The cost-of-living crisis is causing Scots to cut back on caring for their pets, new research reveals.
The poll by YouGov and analysis by Citizens Advice Scotland shows an estimated 460,311 people have cut back on petcare in the past year.
The research finds one in ten adults are reducing their spending on dog grooming and vet appointments.
Emma Jackson, CAS Social Justice spokesperson, said: “People are having to cut back on spending because of rising energy bills and the wider cost-of-living crisis, and that might mean less care for household pets.
“For many, particularly pensioners or people living alone, their dog or cat is their best friend and a source of comfort against loneliness and isolation. Cutting back on vet appointments or grooming to keep them clean and healthy could be a really distressing decision for people.”

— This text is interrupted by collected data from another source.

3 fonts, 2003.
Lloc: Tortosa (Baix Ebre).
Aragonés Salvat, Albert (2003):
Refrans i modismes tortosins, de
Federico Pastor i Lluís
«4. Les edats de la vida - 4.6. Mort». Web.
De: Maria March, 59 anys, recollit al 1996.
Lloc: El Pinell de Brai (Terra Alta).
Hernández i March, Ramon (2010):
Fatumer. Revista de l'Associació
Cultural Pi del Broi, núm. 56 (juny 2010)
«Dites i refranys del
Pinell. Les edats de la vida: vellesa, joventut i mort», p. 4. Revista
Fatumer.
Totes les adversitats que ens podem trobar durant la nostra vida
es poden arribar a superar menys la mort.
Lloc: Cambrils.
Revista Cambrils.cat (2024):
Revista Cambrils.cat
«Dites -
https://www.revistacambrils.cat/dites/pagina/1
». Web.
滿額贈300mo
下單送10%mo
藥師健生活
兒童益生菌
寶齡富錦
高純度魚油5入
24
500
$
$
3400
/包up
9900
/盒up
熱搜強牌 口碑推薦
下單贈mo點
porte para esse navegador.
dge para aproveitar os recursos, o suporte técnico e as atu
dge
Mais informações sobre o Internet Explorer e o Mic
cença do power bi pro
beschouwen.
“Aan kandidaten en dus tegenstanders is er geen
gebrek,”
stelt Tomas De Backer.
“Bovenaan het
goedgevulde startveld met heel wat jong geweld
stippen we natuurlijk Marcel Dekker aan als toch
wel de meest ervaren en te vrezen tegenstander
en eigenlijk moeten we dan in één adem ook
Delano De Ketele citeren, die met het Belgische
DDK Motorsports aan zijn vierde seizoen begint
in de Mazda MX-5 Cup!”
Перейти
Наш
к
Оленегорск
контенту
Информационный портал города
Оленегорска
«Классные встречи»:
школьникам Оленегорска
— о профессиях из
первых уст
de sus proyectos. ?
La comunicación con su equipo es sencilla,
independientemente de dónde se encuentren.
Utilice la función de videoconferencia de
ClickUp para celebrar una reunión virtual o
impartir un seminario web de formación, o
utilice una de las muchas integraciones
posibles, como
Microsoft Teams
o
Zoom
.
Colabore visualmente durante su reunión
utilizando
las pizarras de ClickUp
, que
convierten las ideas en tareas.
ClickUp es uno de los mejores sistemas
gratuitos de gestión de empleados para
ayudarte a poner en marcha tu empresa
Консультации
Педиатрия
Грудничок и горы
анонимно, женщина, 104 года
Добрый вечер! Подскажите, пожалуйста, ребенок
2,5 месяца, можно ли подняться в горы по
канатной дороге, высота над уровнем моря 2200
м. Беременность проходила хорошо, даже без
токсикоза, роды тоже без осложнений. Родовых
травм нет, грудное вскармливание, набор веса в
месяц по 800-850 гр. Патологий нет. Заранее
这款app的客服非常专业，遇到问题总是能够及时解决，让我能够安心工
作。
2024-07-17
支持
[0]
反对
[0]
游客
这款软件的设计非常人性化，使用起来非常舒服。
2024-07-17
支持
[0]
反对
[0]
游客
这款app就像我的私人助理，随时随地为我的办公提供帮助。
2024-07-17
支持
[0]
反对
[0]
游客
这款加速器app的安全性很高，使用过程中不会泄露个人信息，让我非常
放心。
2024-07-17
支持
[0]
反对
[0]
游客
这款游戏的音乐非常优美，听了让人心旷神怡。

Gilly Mendes Ferreira, Director of Innovation and Strategic Relations at the Scottish Society for the Prevention of Cruelty to Animals (SSPCA), added: “The cost-of-living squeeze is impacting animals as well as people and the Scottish SPCA is seeing first-hand how that squeeze, combined with rising vet bills, is making it harder for people to care for their pets.
“In 2022 calls to give up a pet trebled – that’s now quadrupled. Again often down to affordability of food and veterinary care or access to per-friendly housing.
“People are cutting back on essential care for their pet because of financial issues, and we don’t want that to lead to serious animal welfare issues. With 88% of people reporting that the cost of caring for an animal has gone up, this is a widespread problem.”